News & Resources

USMEF Sees TPP Boost in Japan

14 Mar 2016

By Richard Smith
DTN Japan Correspondent

CHIBA CITY, Japan (DTN) -- Phil Seng, president and CEO of the U.S. Meat Export Federation, said the time is not ripe to make any volume increase forecast for exports to Japan, but the Trans-Pacific Partnership agreement (TPP) will surely enhance the competitiveness of U.S. meat on the Japanese market.

"It will bring down the tariffs on beef and give us a level playing field," Seng said in an interview last week with DTN at the FOODEX international trade show.

Seng noted that under the Australia-Japan free trade agreement, the Japanese tariffs on beef don't go down as low as those under the TPP agreement. But after 15 years of the latter's coming into effect, the tariffs will go down lower for beef from signatory countries than under the agreement with Australia.

Under the Australia-Japan FTA, which came into effect in January last year, Japanese tariffs on beef, normally at 38.5%, will drop to 23.5% for chilled beef within 15 years. The tariff for frozen beef will fall to 19.5% within 18 years.

Conversely, under the TPP, the tariffs will fall overall to 9% over 15 years.

Seng also pointed out that the yen has recently appreciated to the U.S. dollar but weakened to the Australian dollar, giving U.S. exporters a currency rate edge over their Aussie counterparts. Also, the drought in Australia has reduced the country's cattle herd size. "So we think our (beef) exports (to Japan) will increase," Seng said.

U.S. beef exports to Japan hit $1.58 billion in 2014, but dropped roughly 18% in 2015. The U.S. spent more than a decade rebuilding the beef market to Japan after being cut off in 2003 following a case of bovine spongiform encephalopathy.

Pork exports ride on the same potential optimism with TPP, Seng said, as Japan's 20% tariff on ground, seasoned pork and 10% tariff on sausages will be eliminated in six years of the TPP's coming into effect. Japan's current 4.3% tariff on fresh, chilled, and frozen pork cuts will immediately be cut in half, with the residual duty eliminated in 10 years.

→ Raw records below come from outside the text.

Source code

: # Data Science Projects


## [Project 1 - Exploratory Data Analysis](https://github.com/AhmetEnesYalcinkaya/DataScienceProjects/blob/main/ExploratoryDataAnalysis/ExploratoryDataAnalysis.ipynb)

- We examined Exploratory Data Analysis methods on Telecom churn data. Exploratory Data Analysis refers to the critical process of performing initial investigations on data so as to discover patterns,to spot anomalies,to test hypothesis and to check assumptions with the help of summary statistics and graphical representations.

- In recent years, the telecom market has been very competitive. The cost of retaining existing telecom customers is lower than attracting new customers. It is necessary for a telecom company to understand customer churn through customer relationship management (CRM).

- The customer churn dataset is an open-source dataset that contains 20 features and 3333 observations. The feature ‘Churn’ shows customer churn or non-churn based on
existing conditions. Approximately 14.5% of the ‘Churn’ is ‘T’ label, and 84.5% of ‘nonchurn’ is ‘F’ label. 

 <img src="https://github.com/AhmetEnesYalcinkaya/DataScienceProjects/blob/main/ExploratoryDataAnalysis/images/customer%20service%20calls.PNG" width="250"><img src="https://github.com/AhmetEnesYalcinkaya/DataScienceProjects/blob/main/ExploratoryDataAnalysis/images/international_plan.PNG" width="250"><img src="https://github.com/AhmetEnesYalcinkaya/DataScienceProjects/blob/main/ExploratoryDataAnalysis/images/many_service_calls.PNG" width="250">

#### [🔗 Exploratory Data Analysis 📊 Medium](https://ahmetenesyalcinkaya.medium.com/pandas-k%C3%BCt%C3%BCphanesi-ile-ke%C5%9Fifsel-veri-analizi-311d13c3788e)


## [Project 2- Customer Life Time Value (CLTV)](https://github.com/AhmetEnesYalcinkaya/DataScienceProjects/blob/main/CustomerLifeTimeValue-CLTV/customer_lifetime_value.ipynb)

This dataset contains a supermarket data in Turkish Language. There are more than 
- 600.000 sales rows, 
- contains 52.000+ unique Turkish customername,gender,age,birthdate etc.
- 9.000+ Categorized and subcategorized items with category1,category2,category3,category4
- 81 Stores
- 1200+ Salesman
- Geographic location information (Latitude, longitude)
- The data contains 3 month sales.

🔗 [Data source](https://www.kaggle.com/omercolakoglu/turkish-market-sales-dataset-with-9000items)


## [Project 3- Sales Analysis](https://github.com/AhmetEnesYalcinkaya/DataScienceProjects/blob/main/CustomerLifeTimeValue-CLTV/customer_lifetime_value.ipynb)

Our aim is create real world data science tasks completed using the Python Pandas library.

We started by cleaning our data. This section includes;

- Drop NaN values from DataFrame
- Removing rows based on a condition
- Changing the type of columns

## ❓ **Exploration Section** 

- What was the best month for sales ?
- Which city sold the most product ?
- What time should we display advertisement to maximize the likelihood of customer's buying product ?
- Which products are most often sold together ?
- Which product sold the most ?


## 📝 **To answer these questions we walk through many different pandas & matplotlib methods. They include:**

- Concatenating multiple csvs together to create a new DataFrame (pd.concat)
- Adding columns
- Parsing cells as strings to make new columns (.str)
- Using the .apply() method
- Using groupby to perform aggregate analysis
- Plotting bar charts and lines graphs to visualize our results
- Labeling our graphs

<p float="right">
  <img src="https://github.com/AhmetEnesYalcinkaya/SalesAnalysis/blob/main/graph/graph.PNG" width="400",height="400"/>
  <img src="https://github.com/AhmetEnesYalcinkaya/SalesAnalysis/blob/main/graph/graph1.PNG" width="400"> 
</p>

The "Gate Price" system will remain, but Japan will immediately reduce the specific duty on pork cuts from its previous maximum charge of 482 yen per kilo to 125 yen, with a further reduction to 50 yen by the 10th year.

The U.S. is looking for a rebound in pork exports to Japan after seeing both volume and value decline in 2015. U.S. pork exports to Japan fell to $1.59 billion, the lowest since 2009.

Seng said one hears a lot of talk about Japan's population declining, which would reduce demand for overall food exports. He emphasized, however, that tourists in Japan last year numbered 20 million. "We see that going up to 30 million" a year, Seng said.

So the total Japanese population is going down, but the tourist population is increasing, which creates a huge potential in the hotel and restaurant business, Seng said. "You take that, with the tariffs declining, and it's a terrific opportunity," he said.

Also participating in FOODEX, Ohio-based pork processor Sugardale's director of international business Avy Konor dared tread where Seng wouldn't, predicting that the TPP would allow his company to at least double its business in Japan. "Japanese companies will approach us," Konor said.

Jay Theiler, vice-president for Idaho-based Agri Beef, said the TPP's coming into effect will be an important step for his company. Because of the Australia-Japan FTA and resultant tariff reduction for Australian beef, U.S. beef exporters to Japan are 8.5 percentage points behind their Aussie competitors, Theiler said. "Each year we delay the TPP, we will see erosion of competitive advantage to Australia," he said.